# TEXT UNDER STUDY:
Segment Open
East Bay Times

Brace yourselves for the end of many hard-fought rights

- By Robin Abcarian Robin Abcarian is a Los Angeles Times columnist. ©2022 Los Angeles Times. Distribute­d by Tribune Content Agency.

Goodbye, legal right to abortion. Goodbye, separation of church and state. Goodbye, commonsens­e gun laws. Goodbye, Miranda rights. And that's just the beginning. With a fundamenta­list, conservati­ve Supreme Court majority in charge, brace yourselves for the possibilit­y of the end of so many civil rights we take for granted: privacy, contracept­ion, in vitro fertilizat­ion, gay marriage, interracia­l marriage.

On Friday, the court released its devastatin­g ruling in Dobbs v. Jackson Women's Health, not just upholding the Mississipp­i law that banned abortion after 15 weeks but also overturnin­g Roe v. Wade and Planned Parenthood v. Casey, the two major court decisions of the last 50 years affirming the right to legal abortion.

Here's how radical the majority is: The court was not even asked to overturn Roe v. Wade; it simply could have upheld Mississipp­i's law. That five justices were willing to go further tells you this court has absolutely no qualms about tossing Americans' hardfought rights back to the states.

Proof? In his separate concurring opinion, Justice Clarence Thomas said the court should reconsider all of its “due process precedents, including Griswold, Lawrence and Obergefell.”

Griswold v. Connecticu­t, decided in 1965, legalized contracept­ion. Lawrence v. Texas, decided in 2003, legalized gay sex. Obergefell v. Hodges, decided in 2015, legalized same-sex marriage.

If Republican­s can figure out how to undo the results of elections that don't go their way by installing elections officials and state attorneys general willing to do their dirty work, prepare to bid farewell to our very democracy.

As we saw last week during the fifth public hearing of the Jan. 6 House select committee, former President Donald Trump came very close to blowing up the Department of Justice, and not incidental­ly the Constituti­on, in his monomaniac­al quest to steal a second term.

In riveting testimony, thenacting Attorney General Jeffrey Rosen said Trump was about to fire him for refusing the meddle in the results of the 2020 presidenti­al election and install a sycophant who would. But when Trump grasped that the entire leadership of the department, led by Rosen, would quit in protest, he backed off. A mass exodus, Trump apparently decided, would make him look weak.

On Friday, President Joe Biden described the overturnin­g of legal abortion as “a tragic error” and called for protests against the ruling to be peaceful.
Segment Closed
Stored data:
Segment Open
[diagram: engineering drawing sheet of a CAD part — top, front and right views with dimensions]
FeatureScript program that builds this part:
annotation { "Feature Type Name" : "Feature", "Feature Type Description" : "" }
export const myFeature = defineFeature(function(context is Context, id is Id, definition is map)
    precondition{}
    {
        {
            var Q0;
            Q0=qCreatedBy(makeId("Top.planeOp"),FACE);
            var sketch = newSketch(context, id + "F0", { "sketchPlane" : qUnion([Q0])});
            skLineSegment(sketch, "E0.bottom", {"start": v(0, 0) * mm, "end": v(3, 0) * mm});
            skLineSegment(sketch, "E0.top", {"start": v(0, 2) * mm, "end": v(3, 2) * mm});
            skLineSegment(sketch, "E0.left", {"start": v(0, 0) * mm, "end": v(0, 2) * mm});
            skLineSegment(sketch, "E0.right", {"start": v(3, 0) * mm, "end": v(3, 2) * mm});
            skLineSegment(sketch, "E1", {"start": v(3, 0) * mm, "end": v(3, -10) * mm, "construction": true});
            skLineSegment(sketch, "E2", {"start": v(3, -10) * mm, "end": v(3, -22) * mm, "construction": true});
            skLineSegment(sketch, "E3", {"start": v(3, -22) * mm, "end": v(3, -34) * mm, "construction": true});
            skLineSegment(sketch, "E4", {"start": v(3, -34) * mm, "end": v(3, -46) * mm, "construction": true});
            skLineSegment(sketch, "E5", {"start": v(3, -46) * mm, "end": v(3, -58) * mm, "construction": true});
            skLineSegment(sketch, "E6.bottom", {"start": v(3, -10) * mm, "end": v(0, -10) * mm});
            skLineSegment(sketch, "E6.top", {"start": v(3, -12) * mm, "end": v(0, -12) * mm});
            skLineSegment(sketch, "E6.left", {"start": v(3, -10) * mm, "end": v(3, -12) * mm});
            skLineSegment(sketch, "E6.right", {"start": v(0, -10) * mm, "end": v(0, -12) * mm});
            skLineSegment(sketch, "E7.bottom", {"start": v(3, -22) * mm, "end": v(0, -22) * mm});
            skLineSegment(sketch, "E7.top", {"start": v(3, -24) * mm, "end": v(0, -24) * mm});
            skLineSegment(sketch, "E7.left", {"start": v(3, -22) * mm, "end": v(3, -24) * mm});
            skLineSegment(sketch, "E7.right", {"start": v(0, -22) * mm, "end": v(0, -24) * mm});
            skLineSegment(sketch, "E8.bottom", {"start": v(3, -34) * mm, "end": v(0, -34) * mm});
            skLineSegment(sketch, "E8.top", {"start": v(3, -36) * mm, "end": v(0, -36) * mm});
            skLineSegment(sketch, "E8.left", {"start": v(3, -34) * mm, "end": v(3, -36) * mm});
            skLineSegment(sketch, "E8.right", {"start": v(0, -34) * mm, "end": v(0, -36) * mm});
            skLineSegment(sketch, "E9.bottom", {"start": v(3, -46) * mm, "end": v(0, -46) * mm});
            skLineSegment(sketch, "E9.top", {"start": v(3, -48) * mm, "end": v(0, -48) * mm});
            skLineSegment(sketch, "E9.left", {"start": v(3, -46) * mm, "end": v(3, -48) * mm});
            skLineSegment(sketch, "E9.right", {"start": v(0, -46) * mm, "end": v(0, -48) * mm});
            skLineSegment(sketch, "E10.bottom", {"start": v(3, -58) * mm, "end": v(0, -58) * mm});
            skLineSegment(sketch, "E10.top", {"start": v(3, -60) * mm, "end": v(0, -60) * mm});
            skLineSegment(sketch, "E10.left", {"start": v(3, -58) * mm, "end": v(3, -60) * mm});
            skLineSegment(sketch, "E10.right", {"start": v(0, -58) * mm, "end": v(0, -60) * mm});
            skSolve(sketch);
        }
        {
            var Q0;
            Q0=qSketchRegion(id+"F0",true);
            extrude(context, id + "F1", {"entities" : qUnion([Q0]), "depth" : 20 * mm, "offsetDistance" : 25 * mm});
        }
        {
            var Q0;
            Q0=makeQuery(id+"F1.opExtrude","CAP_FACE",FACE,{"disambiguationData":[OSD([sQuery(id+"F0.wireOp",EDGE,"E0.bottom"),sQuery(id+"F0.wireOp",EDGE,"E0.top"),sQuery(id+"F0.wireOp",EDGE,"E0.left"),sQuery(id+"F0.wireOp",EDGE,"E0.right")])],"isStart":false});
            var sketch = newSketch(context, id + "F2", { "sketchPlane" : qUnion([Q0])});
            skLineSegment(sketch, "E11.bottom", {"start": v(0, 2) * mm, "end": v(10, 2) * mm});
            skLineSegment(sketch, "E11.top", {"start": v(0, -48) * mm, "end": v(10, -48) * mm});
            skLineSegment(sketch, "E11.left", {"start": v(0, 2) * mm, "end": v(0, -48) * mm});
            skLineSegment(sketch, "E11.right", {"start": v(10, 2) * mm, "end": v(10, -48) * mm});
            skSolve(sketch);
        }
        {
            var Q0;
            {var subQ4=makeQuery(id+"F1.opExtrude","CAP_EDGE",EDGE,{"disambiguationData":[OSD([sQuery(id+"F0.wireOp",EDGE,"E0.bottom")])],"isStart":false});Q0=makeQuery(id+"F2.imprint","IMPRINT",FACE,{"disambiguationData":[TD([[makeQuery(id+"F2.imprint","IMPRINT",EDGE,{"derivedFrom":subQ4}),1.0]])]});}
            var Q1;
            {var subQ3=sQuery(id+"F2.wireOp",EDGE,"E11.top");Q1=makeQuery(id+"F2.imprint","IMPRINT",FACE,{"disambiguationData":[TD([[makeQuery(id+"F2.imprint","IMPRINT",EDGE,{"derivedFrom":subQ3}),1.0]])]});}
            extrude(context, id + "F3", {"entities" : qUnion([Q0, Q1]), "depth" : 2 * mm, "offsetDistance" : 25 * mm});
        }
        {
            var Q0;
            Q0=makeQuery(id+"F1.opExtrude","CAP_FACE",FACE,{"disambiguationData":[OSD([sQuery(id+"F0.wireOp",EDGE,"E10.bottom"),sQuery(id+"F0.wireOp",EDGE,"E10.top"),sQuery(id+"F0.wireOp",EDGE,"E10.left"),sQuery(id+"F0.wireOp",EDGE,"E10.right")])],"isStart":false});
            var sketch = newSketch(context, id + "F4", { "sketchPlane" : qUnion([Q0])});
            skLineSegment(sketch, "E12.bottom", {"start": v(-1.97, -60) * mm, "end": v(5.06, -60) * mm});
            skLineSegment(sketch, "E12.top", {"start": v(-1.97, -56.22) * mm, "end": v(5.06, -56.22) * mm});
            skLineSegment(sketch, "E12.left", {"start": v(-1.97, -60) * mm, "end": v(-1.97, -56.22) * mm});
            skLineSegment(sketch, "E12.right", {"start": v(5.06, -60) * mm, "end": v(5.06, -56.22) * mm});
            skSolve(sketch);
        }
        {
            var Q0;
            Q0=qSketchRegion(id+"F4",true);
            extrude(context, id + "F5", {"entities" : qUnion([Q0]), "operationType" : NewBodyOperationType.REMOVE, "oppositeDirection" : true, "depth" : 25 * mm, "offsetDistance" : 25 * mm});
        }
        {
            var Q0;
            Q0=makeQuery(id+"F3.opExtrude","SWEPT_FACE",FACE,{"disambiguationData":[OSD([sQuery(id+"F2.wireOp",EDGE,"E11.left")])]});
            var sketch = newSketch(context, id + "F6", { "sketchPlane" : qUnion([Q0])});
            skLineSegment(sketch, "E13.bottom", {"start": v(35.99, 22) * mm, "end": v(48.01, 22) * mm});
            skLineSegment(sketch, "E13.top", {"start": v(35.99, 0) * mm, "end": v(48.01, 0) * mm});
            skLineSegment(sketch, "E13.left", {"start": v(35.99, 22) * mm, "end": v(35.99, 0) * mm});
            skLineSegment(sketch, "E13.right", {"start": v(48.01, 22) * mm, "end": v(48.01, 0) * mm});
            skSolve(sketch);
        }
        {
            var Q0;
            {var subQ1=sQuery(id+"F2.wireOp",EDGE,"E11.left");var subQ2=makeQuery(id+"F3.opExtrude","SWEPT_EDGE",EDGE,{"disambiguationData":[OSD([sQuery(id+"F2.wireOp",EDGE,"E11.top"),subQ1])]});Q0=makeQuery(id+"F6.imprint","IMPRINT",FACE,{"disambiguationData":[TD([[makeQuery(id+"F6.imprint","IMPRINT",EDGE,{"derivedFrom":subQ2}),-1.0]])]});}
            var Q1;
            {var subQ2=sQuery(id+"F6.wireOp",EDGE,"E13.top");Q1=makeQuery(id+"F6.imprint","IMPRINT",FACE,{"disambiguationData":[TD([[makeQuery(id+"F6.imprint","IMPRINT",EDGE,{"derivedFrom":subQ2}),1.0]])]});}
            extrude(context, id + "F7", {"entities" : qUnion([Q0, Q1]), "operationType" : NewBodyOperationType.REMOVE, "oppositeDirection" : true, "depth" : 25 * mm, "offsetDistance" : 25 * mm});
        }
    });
Segment Closed
# COMPLETE THE FOLLOWING:
(1) Repeat the passage of the column on vanishing rights from "Goodbye, legal right" up to and including "to legal abortion." without any change.
(2) Proceed with the column on vanishing rights from its last sentence onward.

# YOUR WRITTEN ANSWERS:
(1)
Goodbye, legal right to abortion. Goodbye, separation of church and state. Goodbye, commonsens­e gun laws. Goodbye, Miranda rights. And that's just the beginning. With a fundamenta­list, conservati­ve Supreme Court majority in charge, brace yourselves for the possibilit­y of the end of so many civil rights we take for granted: privacy, contracept­ion, in vitro fertilizat­ion, gay marriage, interracia­l marriage.

On Friday, the court released its devastatin­g ruling in Dobbs v. Jackson Women's Health, not just upholding the Mississipp­i law that banned abortion after 15 weeks but also overturnin­g Roe v. Wade and Planned Parenthood v. Casey, the two major court decisions of the last 50 years affirming the right to legal abortion.

(2)
Sadly, as he acknowledg­ed, there is not a lot he can do to reverse such a terrible mistake, but he vowed to protect those seeking abortions in any way he can, including directing federal agencies to step up.

The Department of Justice, for example, will defend women who cross state lines to obtain abortions in defiance of their own states' laws.

Attorney General Merrick Garland also said that states may not ban Food and Drug Administra­tion-approved abortion drugs like mifepristo­ne, which are used in more than half of all abortions today.

In December, the FDA said the pill could be prescribed over the phone and distribute­d by mail. But with at least half a dozen states already trying to ban the drug entirely, this clash is surely headed to court.

House Speaker Nancy Pelosi was nearly incandesce­nt with rage at her regular news conference Friday as she rightly impugned the veracity of the three newest justices, Neil M. Gorsuch, Brett M. Kavanaugh and Amy Coney Barrett.

“There is no point in saying good morning because it certainly is not one,” she began, before castigatin­g the court for achieving its “dark, extreme goal of ripping away a woman's right to make her own reproducti­ve health decisions.

The speaker was brutal and pointed: “How about those justices coming before the senators and saying they respected stare decisis, the precedent of the court, that they respected the right of privacy in the Constituti­on of the United States? Did you hear that? Were they not telling the truth then?”

The three nominees must have been crossing their fingers behind their backs when they gulled senators like Susan Collins, the willfully naïve Maine Republican, with vows of loyalty to court precedent.

We can only hope that the Supreme Court's devastatin­g recent rulings will energize the electorate this fall. The solution to this wholesale revocation of rights will have to come at the ballot box.